== Segment start ==

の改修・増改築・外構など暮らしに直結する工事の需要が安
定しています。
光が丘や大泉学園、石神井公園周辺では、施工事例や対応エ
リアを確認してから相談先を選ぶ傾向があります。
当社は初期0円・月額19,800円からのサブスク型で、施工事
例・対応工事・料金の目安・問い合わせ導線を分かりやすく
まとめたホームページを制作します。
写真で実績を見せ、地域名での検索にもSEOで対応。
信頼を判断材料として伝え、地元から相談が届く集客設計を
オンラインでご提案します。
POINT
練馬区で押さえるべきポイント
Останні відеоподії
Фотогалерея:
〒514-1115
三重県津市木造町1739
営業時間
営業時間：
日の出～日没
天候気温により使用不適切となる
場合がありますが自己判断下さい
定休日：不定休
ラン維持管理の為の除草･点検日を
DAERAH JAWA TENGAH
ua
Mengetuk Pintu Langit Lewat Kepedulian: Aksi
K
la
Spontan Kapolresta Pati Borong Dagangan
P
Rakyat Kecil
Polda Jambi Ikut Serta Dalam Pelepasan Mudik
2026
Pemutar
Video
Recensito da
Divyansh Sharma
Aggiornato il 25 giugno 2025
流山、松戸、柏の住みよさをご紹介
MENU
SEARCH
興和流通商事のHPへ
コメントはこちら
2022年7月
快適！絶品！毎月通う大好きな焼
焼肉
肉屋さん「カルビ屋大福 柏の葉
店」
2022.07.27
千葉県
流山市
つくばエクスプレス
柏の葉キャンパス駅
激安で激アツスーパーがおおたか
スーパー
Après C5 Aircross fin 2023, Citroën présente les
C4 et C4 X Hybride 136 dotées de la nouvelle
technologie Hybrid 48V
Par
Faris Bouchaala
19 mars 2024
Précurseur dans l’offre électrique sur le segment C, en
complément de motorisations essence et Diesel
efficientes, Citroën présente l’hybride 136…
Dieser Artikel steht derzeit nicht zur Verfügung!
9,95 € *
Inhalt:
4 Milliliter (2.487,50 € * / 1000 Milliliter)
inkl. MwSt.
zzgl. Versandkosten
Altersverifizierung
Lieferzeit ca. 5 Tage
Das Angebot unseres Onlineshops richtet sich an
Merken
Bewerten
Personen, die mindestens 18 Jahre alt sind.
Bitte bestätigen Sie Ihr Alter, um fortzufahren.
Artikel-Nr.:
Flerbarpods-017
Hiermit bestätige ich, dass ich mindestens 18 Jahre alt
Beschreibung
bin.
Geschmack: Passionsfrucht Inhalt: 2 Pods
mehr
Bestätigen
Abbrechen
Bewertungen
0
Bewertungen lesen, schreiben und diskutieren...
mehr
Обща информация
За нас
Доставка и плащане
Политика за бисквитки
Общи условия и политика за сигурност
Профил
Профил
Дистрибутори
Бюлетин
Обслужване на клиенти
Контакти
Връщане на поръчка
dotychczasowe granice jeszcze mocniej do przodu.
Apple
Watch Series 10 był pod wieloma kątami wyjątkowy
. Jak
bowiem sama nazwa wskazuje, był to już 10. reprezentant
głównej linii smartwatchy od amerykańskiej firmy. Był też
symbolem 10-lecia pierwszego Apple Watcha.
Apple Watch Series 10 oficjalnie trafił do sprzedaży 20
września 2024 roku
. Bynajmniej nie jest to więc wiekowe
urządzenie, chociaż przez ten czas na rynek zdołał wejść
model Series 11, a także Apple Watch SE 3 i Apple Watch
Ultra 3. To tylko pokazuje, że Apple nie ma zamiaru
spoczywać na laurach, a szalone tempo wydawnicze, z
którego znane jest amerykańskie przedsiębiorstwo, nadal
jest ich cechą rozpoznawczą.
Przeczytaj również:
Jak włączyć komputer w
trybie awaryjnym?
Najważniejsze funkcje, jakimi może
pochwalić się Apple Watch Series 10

== Segment end ==

**Task instructions:** Transcribe every line of the records above, keeping the original wording, spelling, and line order unchanged.

**Exercise response:**
の改修・増改築・外構など暮らしに直結する工事の需要が安
定しています。
光が丘や大泉学園、石神井公園周辺では、施工事例や対応エ
リアを確認してから相談先を選ぶ傾向があります。
当社は初期0円・月額19,800円からのサブスク型で、施工事
例・対応工事・料金の目安・問い合わせ導線を分かりやすく
まとめたホームページを制作します。
写真で実績を見せ、地域名での検索にもSEOで対応。
信頼を判断材料として伝え、地元から相談が届く集客設計を
オンラインでご提案します。
POINT
練馬区で押さえるべきポイント
Останні відеоподії
Фотогалерея:
〒514-1115
三重県津市木造町1739
営業時間
営業時間：
日の出～日没
天候気温により使用不適切となる
場合がありますが自己判断下さい
定休日：不定休
ラン維持管理の為の除草･点検日を
DAERAH JAWA TENGAH
ua
Mengetuk Pintu Langit Lewat Kepedulian: Aksi
K
la
Spontan Kapolresta Pati Borong Dagangan
P
Rakyat Kecil
Polda Jambi Ikut Serta Dalam Pelepasan Mudik
2026
Pemutar
Video
Recensito da
Divyansh Sharma
Aggiornato il 25 giugno 2025
流山、松戸、柏の住みよさをご紹介
MENU
SEARCH
興和流通商事のHPへ
コメントはこちら
2022年7月
快適！絶品！毎月通う大好きな焼
焼肉
肉屋さん「カルビ屋大福 柏の葉
店」
2022.07.27
千葉県
流山市
つくばエクスプレス
柏の葉キャンパス駅
激安で激アツスーパーがおおたか
スーパー
Après C5 Aircross fin 2023, Citroën présente les
C4 et C4 X Hybride 136 dotées de la nouvelle
technologie Hybrid 48V
Par
Faris Bouchaala
19 mars 2024
Précurseur dans l’offre électrique sur le segment C, en
complément de motorisations essence et Diesel
efficientes, Citroën présente l’hybride 136…
Dieser Artikel steht derzeit nicht zur Verfügung!
9,95 € *
Inhalt:
4 Milliliter (2.487,50 € * / 1000 Milliliter)
inkl. MwSt.
zzgl. Versandkosten
Altersverifizierung
Lieferzeit ca. 5 Tage
Das Angebot unseres Onlineshops richtet sich an
Merken
Bewerten
Personen, die mindestens 18 Jahre alt sind.
Bitte bestätigen Sie Ihr Alter, um fortzufahren.
Artikel-Nr.:
Flerbarpods-017
Hiermit bestätige ich, dass ich mindestens 18 Jahre alt
Beschreibung
bin.
Geschmack: Passionsfrucht Inhalt: 2 Pods
mehr
Bestätigen
Abbrechen
Bewertungen
0
Bewertungen lesen, schreiben und diskutieren...
mehr
Обща информация
За нас
Доставка и плащане
Политика за бисквитки
Общи условия и политика за сигурност
Профил
Профил
Дистрибутори
Бюлетин
Обслужване на клиенти
Контакти
Връщане на поръчка
dotychczasowe granice jeszcze mocniej do przodu.
Apple
Watch Series 10 był pod wieloma kątami wyjątkowy
. Jak
bowiem sama nazwa wskazuje, był to już 10. reprezentant
głównej linii smartwatchy od amerykańskiej firmy. Był też
symbolem 10-lecia pierwszego Apple Watcha.
Apple Watch Series 10 oficjalnie trafił do sprzedaży 20
września 2024 roku
. Bynajmniej nie jest to więc wiekowe
urządzenie, chociaż przez ten czas na rynek zdołał wejść
model Series 11, a także Apple Watch SE 3 i Apple Watch
Ultra 3. To tylko pokazuje, że Apple nie ma zamiaru
spoczywać na laurach, a szalone tempo wydawnicze, z
którego znane jest amerykańskie przedsiębiorstwo, nadal
jest ich cechą rozpoznawczą.
Przeczytaj również:
Jak włączyć komputer w
trybie awaryjnym?
Najważniejsze funkcje, jakimi może
pochwalić się Apple Watch Series 10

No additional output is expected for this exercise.